Figure C2 Δ(¹⁷O) record for Lutjewad from SICAS flask measurements (filled circles) and DI-IRMS flask measurements of duplicate flasks from the IMAU (open circles). The combined uncertainties of the SICAS measurements are shown as the grey error bars (±1σ) and include the measurement uncertainty, repeatability, accuracy and introduced uncertainty as a consequence of the calibration method used. The difference in amount fraction between the sample and the background curve, ΔCO₂, is indicated by the colour of the data point.

Appendix D: Lutjewad Δ(¹⁷O) seasonality plots

Figure D1 Δ(¹⁷O) summer (July, August and September) and winter (January, February and March) values for Lutjewad plotted against δ(¹³C) (a) and 1 $/$ CO₂ (b). The uncertainty bars show the combined uncertainty (±1σ) of the Δ(¹⁷O) SICAS measurements.

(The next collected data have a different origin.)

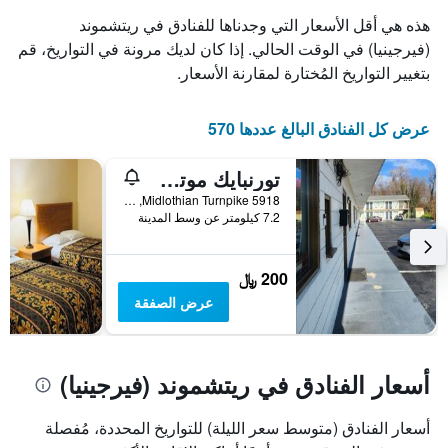
هذه هي أقل الأسعار التي وجدناها للفنادق في ريتشموند
(فيرجينيا) في الوقت الحالي. إذا كان لديك مرونة في التواريخ، قم
بتغيير التواريخ المُختارة لمقارنة الأسعار.
عرض كل الفنادق البالغ عددها 570
تورنبايك موتل ريتشموند فا باي هوتل ٔو وس 60
5918 Midlothian Turnpike, ريتشموند (فيرجينيا), VA, الولايات المتحدة الأميريكية
7.2 كيلومتر عن وسط المدينة
200 ﷼
عرض الصفقة
أسعار الفنادق في ريتشموند (فيرجينيا)
أسعار الفنادق (متوسط سعر الليلة) للتواريخ المحددة، مُفصلة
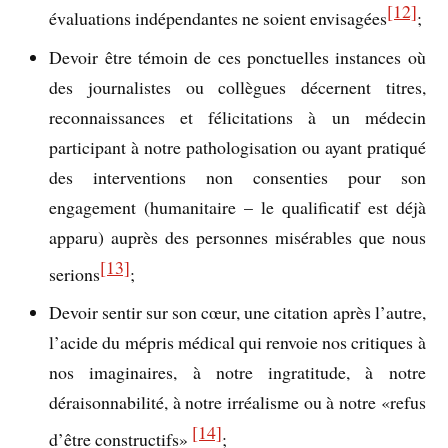
[12]
évaluations indépendantes ne soient envisagées
;
Devoir être témoin de ces ponctuelles instances où
des journalistes ou collègues décernent titres,
reconnaissances et félicitations à un médecin
participant à notre pathologisation ou ayant pratiqué
des interventions non consenties pour son
engagement (humanitaire – le qualificatif est déjà
apparu) auprès des personnes misérables que nous
[13]
serions
;
Devoir sentir sur son cœur, une citation après l’autre,
l’acide du mépris médical qui renvoie nos critiques à
nos imaginaires, à notre ingratitude, à notre
déraisonnabilité, à notre irréalisme ou à notre «refus
[14]
d’être constructifs»
;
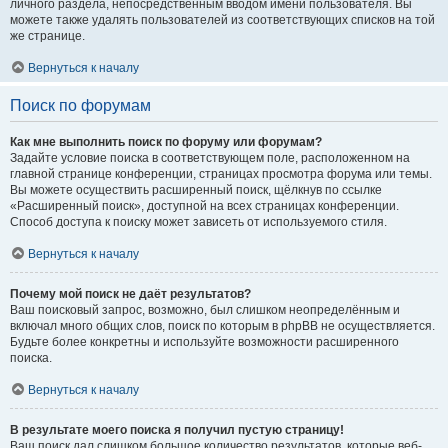
личного раздела, непосредственным вводом имени пользователя. Вы
можете также удалять пользователей из соответствующих списков на той
же странице.
Вернуться к началу
Поиск по форумам
Как мне выполнить поиск по форуму или форумам?
Задайте условие поиска в соответствующем поле, расположенном на
главной странице конференции, страницах просмотра форума или темы.
Вы можете осуществить расширенный поиск, щёлкнув по ссылке
«Расширенный поиск», доступной на всех страницах конференции.
Способ доступа к поиску может зависеть от используемого стиля.
Вернуться к началу
Почему мой поиск не даёт результатов?
Ваш поисковый запрос, возможно, был слишком неопределённым и
включал много общих слов, поиск по которым в phpBB не осуществляется.
Будьте более конкретны и используйте возможности расширенного
поиска.
Вернуться к началу
В результате моего поиска я получил пустую страницу!
Ваш поиск дал слишком большое количество результатов, которые веб-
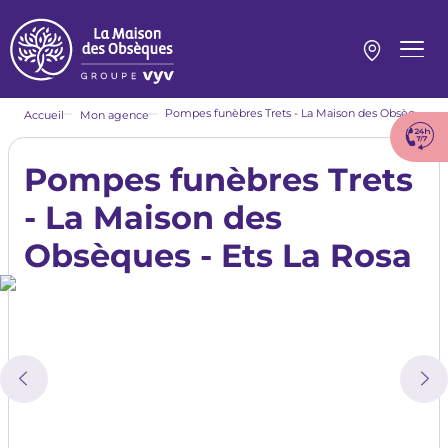
Aller
au
contenu
Menu
principal
princi
Fil
Pompes funèbres Trets - La Maison des Obsèques - Ets La Rosa
Accueil
Mon agence
d'Ariane
Pompes funèbres Trets
- La Maison des
Obsèques - Ets La Rosa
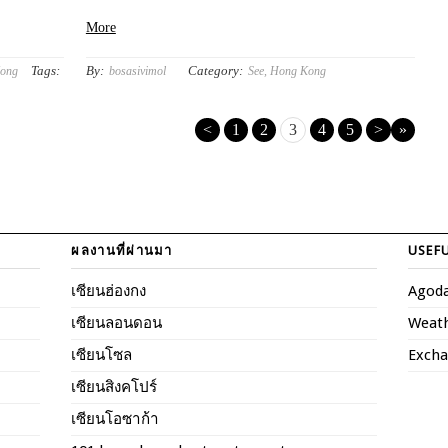
More
Tags:
By:
Category:
ong
bosasivimol
See
,
Hong Kong
<
1
2
3
4
5
>
»
ผลงานที่ผ่านมา
USEFU
เซียนฮ่องกง
Agod
เซียนลอนดอน
Weat
เซียนโซล
Excha
เซียนสิงคโปร์
เซียนโอซาก้า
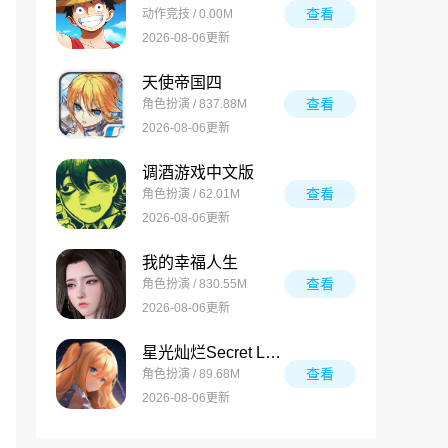
查看
动作竞技 / 0.00M
2026-08-06更新
天使帝国四
查看
角色扮演 / 837.88M
2026-08-06更新
调酒游戏中文版
查看
角色扮演 / 62.01M
2026-08-06更新
我的幸福人生
查看
角色扮演 / 830.55M
2026-08-06更新
星光灿烂Secret Love
查看
角色扮演 / 89.68M
2026-08-06更新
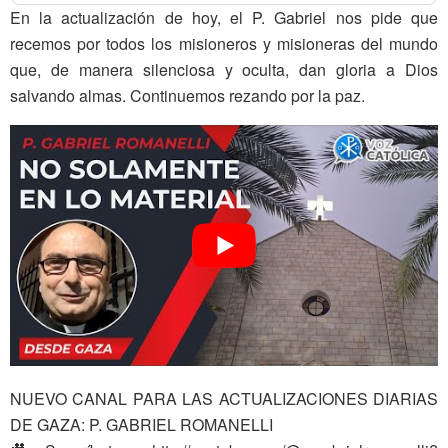
En la actualización de hoy, el P. Gabriel nos pide que
recemos por todos los misioneros y misioneras del mundo
que, de manera silenciosa y oculta, dan gloria a Dios
salvando almas. Continuemos rezando por la paz.
NUEVO CANAL PARA LAS ACTUALIZACIONES DIARIAS
DE GAZA: P. GABRIEL ROMANELLI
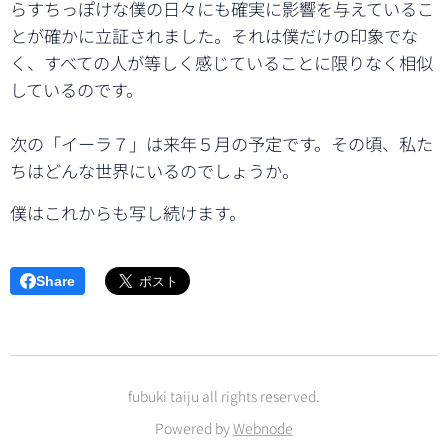
らすちっぽけな僕の日々にも確実に影響を与えているこ
とが確かに立証されました。それは僕だけの印象でな
く、すべての人が等しく感じていることに限りなく相似
しているのです。
次の「イーラ７」は来年５月の予定です。その頃、私た
ちはどんな世界にいるのでしょうか。
僕はこれからも写し続けます。
Share
fubuki taiju all rights reserved.
Powered by
Webnode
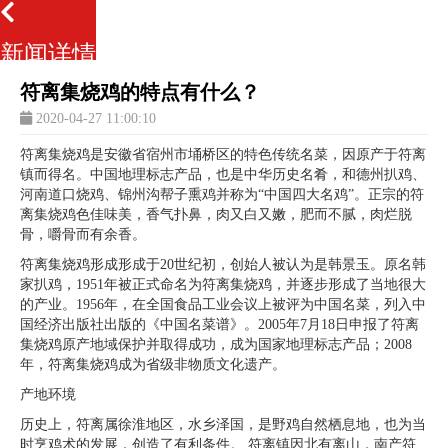
新闻详情
符离集烧鸡的特点有什么？
2020-04-27 11:00:10
符离集烧鸡是安徽省宿州市埇桥区的特色传统名菜，因原产于符离
镇而得名。中国地理标志产品，也是中华历史名肴，和德州扒鸡、
河南道口烧鸡、锦州沟帮子熏鸡并称为“中国四大名鸡”。正宗的符
离集烧鸡色佳味美，香气扑鼻，肉又白又嫩，肥而不腻，肉烂脱
骨，嚼骨而有余香。
符离集烧鸡形成形成于20世纪初，创始人被认为是韩景玉。原名韩
家扒鸡，1951年被正式命名为符离集烧鸡，并逐步形成了当地很大
的产业。1956年，在全国食品工业会议上被评为中国名菜，列入中
国经济出版社出版的《中国名菜谱》。2005年7月18日申报了符离
集烧鸡原产地域保护并取得成功，成为国家地理标志产品；2008
年，符离集烧鸡成为省级非物质文化遗产。
产地环境
历史上，符离属徐淮地区，水乡泽国，是野鸡自然栖息地，也为当
时烹鸡术的发展，创造了有利条件。 符离镇因北有离山，南产符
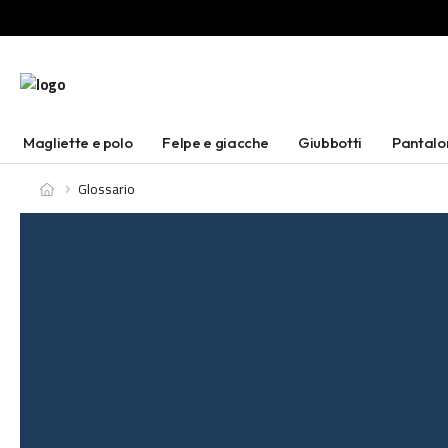
Magliette e polo
Felpe e giacche
Giubbotti
Pantalo
Glossario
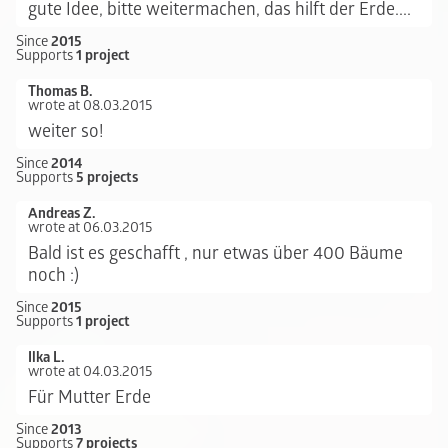
gute Idee, bitte weitermachen, das hilft der Erde....
Since
2015
Supports
1 project
Thomas B.
wrote at 08.03.2015
weiter so!
Since
2014
Supports
5 projects
Andreas Z.
wrote at 06.03.2015
Bald ist es geschafft , nur etwas über 400 Bäume
noch :)
Since
2015
Supports
1 project
Ilka L.
wrote at 04.03.2015
Für Mutter Erde
Since
2013
Supports
7 projects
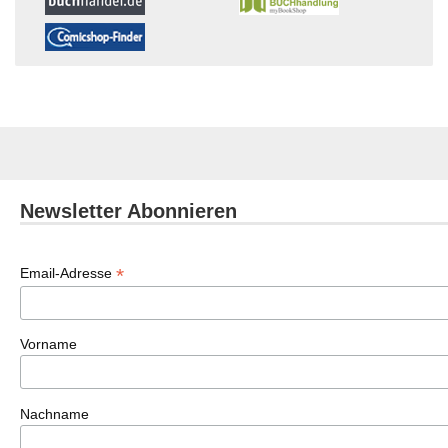
Newsletter Abonnieren
*
Email-Adresse
Vorname
Nachname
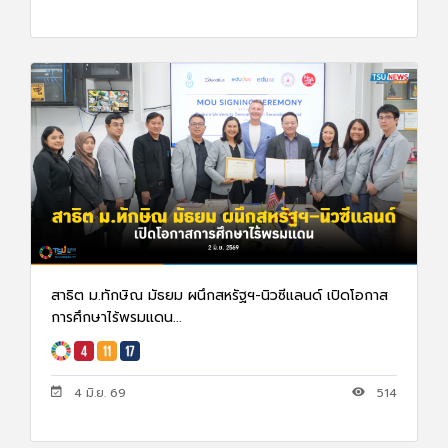
สาธิต ม.ทักษิณ มัธยม ผนึกสหรัฐฯ-นิวซีแลนด์ เปิดโอกาส
การศึกษาไร้พรมแดน...
4 มิ.ย. 69
514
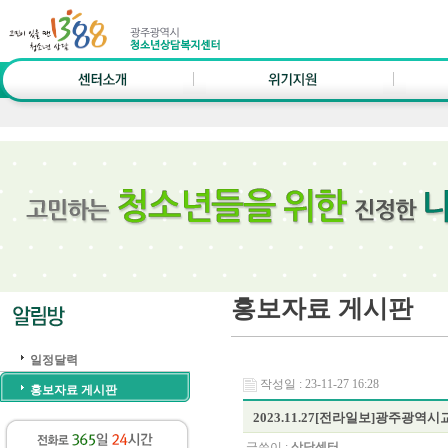
홍보자료 게시판
일정달력
작성일 : 23-11-27 16:28
홍보자료 게시판
2023.11.27[전라일보]광주광
글쓴이 :
상담센터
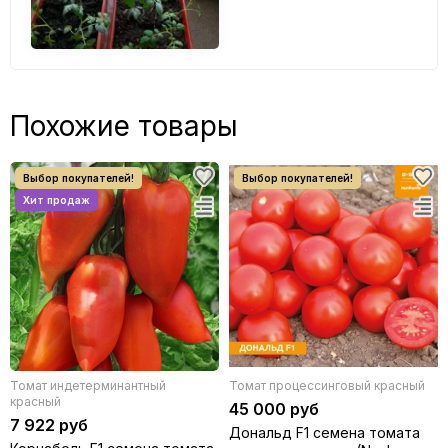
Похожие товары
Томат индетерминантный
Томат процессинговый красный
красный
45 000 руб
7 922 руб
Дональд F1 семена томата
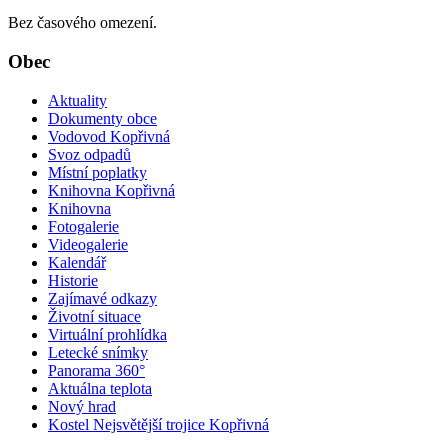
Bez časového omezení.
Obec
Aktuality
Dokumenty obce
Vodovod Kopřivná
Svoz odpadů
Místní poplatky
Knihovna Kopřivná
Knihovna
Fotogalerie
Videogalerie
Kalendář
Historie
Zajímavé odkazy
Životní situace
Virtuální prohlídka
Letecké snímky
Panorama 360°
Aktuálna teplota
Nový hrad
Kostel Nejsvětější trojice Kopřivná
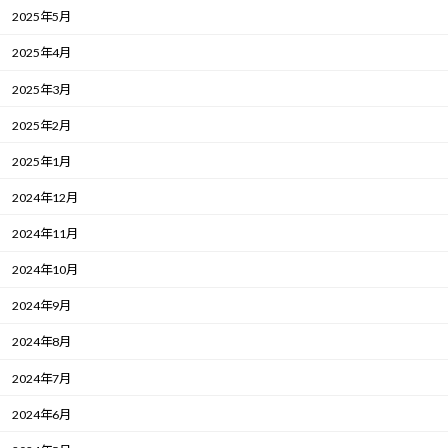
2025年5月
2025年4月
2025年3月
2025年2月
2025年1月
2024年12月
2024年11月
2024年10月
2024年9月
2024年8月
2024年7月
2024年6月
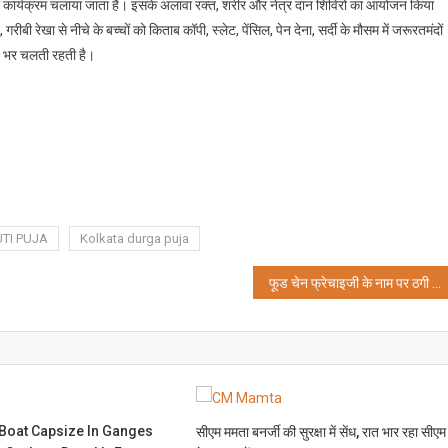
गरूकता कार्यक्रम चलाया जाता है। इसके अलावा रक्त, शरीर और नेत्र दान शिविरों का आयोजन किया
रीबी रेखा से नीचे के बच्चों को किताब कॉपी, स्लेट, पेंसिल, पेन देना, सर्दी के मौसम में जरूरतमंदों
ष भर चलती रहती है।
TI PUJA
Kolkata durga puja
फूड चेन फ्रेचाइजी के नाम पर ठगी करने वाले छह लोगों को पुलिस ने पकडा
 Boat Capsize In Ganges
सीएम ममता बनर्जी की सुरक्षा में सेंध, रात भार रहा सीएम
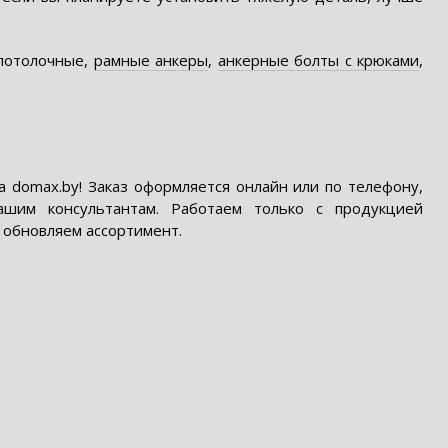
 потолочные,
рамные анкеры
,
анкерные болты с крюками
,
 domax.by! Заказ оформляется онлайн или по телефону,
ашим консультантам. Работаем только с продукцией
о обновляем ассортимент.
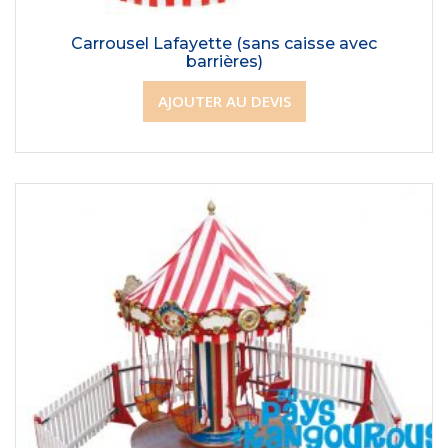
Carrousel Lafayette (sans caisse avec
barrières)
AJOUTER AU DEVIS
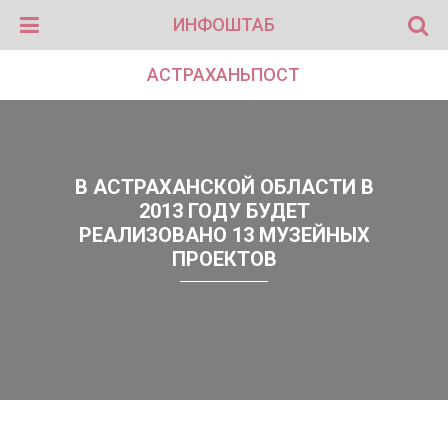
ИНФОШТАБ
АСТРАХАНЬПОСТ
В АСТРАХАНСКОЙ ОБЛАСТИ В
2013 ГОДУ БУДЕТ
РЕАЛИЗОВАНО 13 МУЗЕЙНЫХ
ПРОЕКТОВ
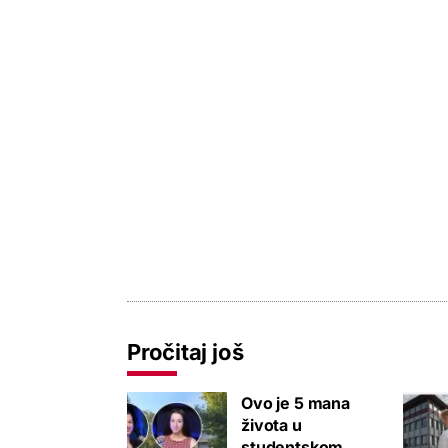
Pročitaj još
Ovo je 5 mana
života u
studentskom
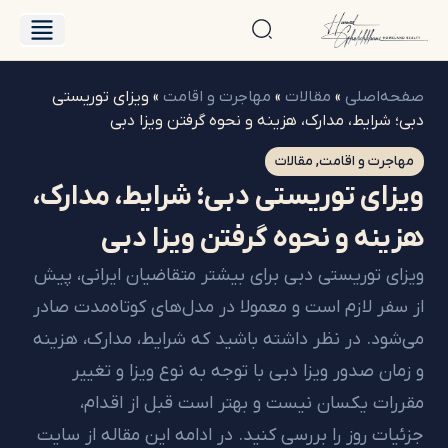
درباره حامد
فایل‌های فروش
‌اصلی
»
مقالات
»
مهاجرت و اقامت
»
ویزای توریستی
رایط، مدارک، هزینه و نحوه گرفتن ویزا دبی
رت و اقامت
,
مقالات
ای توریستی دبی؛ شرایط، مدارک،
نه و نحوه گرفتن ویزا دبی
 توریستی دبی برای بیشتر متقاضیان ایرانی، پیش
ر لازم است و معمولا در مدل‌های کوتاه‌مدت صادر
د. در نظر داشته باشید که شرایط، مدارک، هزینه
ن صدور ویزا دبی با توجه به نوع ویزا و تغییر
ت یکسان نیست و بهتر است قبل از اقدام،
ت روز را بررسی کنید. در ادامه این مقاله از سایت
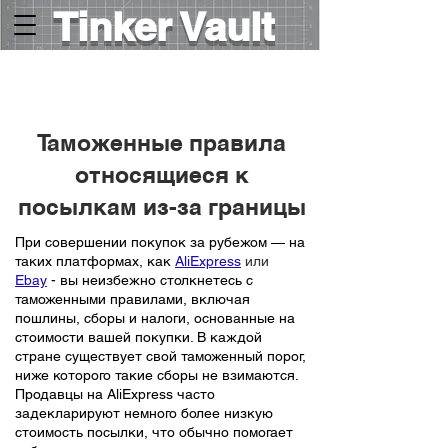
Tinker Vault
HOME
>
⤵
Таможенные правила
относящиеся к
посылкам из-за границы
При совершении покупок за рубежом — на
таких платформах, как
AliExpress
или
Ebay
- вы неизбежно столкнетесь с
таможенными правилами, включая
пошлины, сборы и налоги, основанные на
стоимости вашей покупки. В каждой
стране существует свой таможенный порог,
ниже которого такие сборы не взимаются.
Продавцы на AliExpress часто
задекларируют немного более низкую
стоимость посылки, что обычно помогает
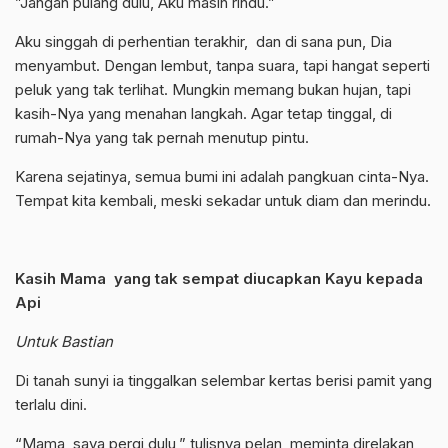
”Jangan pulang dulu, Aku masih rindu.”
Aku singgah di perhentian terakhir, dan di sana pun, Dia
menyambut. Dengan lembut, tanpa suara, tapi hangat seperti
peluk yang tak terlihat. Mungkin memang bukan hujan, tapi
kasih-Nya yang menahan langkah. Agar tetap tinggal, di
rumah-Nya yang tak pernah menutup pintu.
Karena sejatinya, semua bumi ini adalah pangkuan cinta-Nya.
Tempat kita kembali, meski sekadar untuk diam dan merindu.
Kasih Mama yang tak sempat diucapkan Kayu kepada
Api
Untuk Bastian
Di tanah sunyi ia tinggalkan selembar kertas berisi pamit yang
terlalu dini.
“Mama, saya pergi dulu,” tulisnya pelan, meminta direlakan,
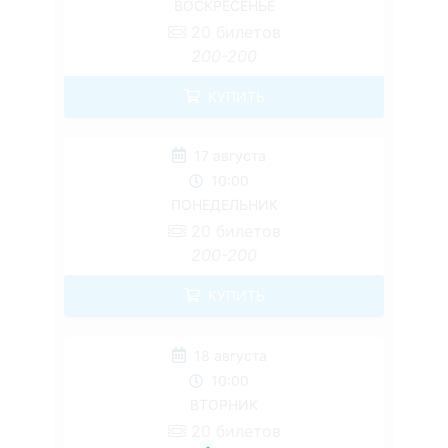
ВОСКРЕСЕНЬЕ
20
билетов
200-200
КУПИТЬ
17 августа
10:00
ПОНЕДЕЛЬНИК
20
билетов
200-200
КУПИТЬ
18 августа
10:00
ВТОРНИК
20
билетов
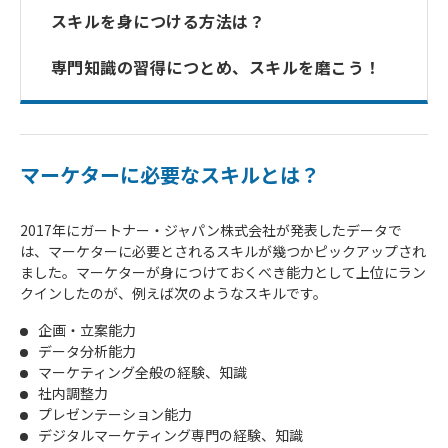
スキルを身につける方法は？
専門知識の習得につとめ、スキルを磨こう！
マーケターに必要なスキルとは？
2017年にガートナー・ジャパン株式会社が発表したデータで
は、マーケターに必要とされるスキルが幾つかピックアップされ
ました。マーケターが身につけておくべき能力として上位にラン
クインしたのが、例えば次のようなスキルです。
企画・立案能力
データ分析能力
マーケティング全般の経験、知識
社内調整力
プレゼンテーション能力
デジタルマーケティング専門の経験、知識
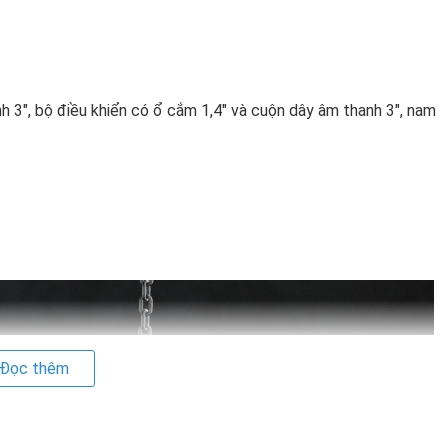
h 3", bộ điều khiển có ổ cắm 1,4" và cuộn dây âm thanh 3", nam
Đọc thêm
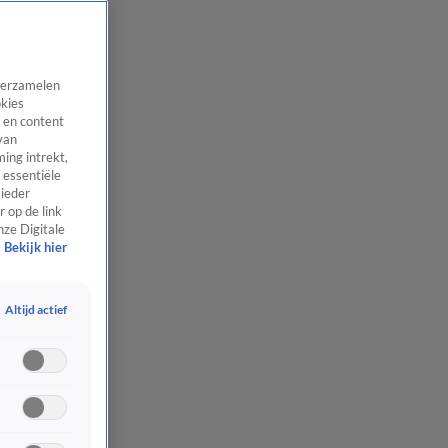
 verzamelen
okies
 en content
van
ing intrekt,
 essentiële
 ieder
 op de link
nze Digitale
Bekijk hier
Altijd actief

Appendix E: Estimation of the Δ(¹⁷O) depletion due to the equilibration of CO₂ and plant water

In this analysis, we make an estimate of the potential change in Δ(¹⁷O) as the result of the equilibration of atmospheric CO₂ and plant water. The δ(¹⁸O) value of atmospheric CO₂ is the result of multiple processes, but, for simplicity, we assume that the value is fully the result of the equilibration of CO₂ and plant water. The highest δ(¹⁸O) for CO₂ measured in the Lutjewad record is 42.48 ‰ (VSMOW). To derive a value of 42.48 ‰ assuming a fractionation factor of 1.0412 for CO₂–H₂O equilibration, the leaf water has to have a δ(¹⁸O) of 1.23 ‰. Soil water in the Netherlands typically has a δ(¹⁸O) of −7.5 ‰ (VSMOW) (Mook, 1970). We assume that the change in δ(¹⁸O) between the soil water and the plant water is caused by evapotranspiration (the fractionation factor is 0.9917; West et al., 2008) where θ is 0.516, the lowest value that was found by Landais et al. (2006). This will result in plant water with a δ(¹⁷O) of 0.56 ‰ and a Δ(¹⁷O) of −0.1 ‰. This Δ(¹⁷O) value will translate to the CO₂ that equilibrates with the water.